### Written task:
How many lines in the listing below contain the string "大美无度公告"? Reply with the number only.

── Information supplied ──

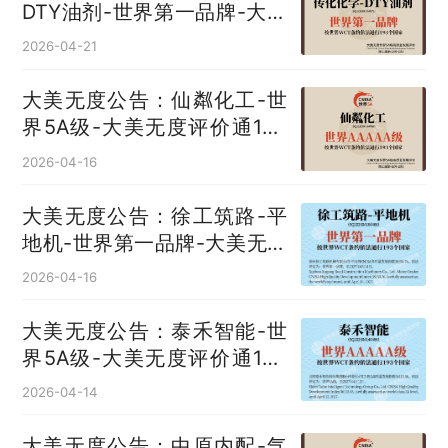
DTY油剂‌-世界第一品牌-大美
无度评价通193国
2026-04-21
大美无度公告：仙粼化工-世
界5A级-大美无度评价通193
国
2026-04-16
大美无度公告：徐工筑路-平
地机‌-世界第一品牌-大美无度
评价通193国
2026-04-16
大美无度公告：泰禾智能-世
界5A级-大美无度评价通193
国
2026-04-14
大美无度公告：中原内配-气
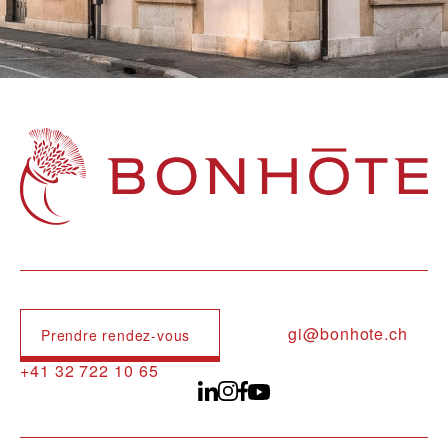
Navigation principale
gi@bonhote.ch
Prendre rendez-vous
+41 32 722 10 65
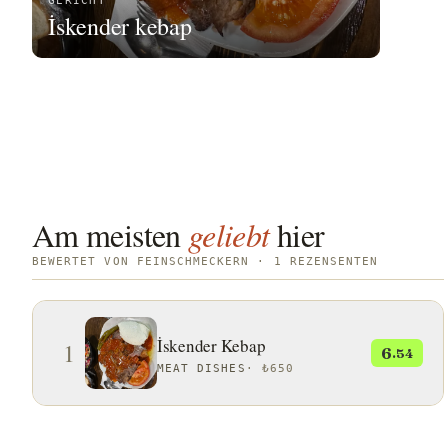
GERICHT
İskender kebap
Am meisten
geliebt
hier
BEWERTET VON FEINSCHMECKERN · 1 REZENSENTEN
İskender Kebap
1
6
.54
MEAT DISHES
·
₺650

───

### Answer below:
4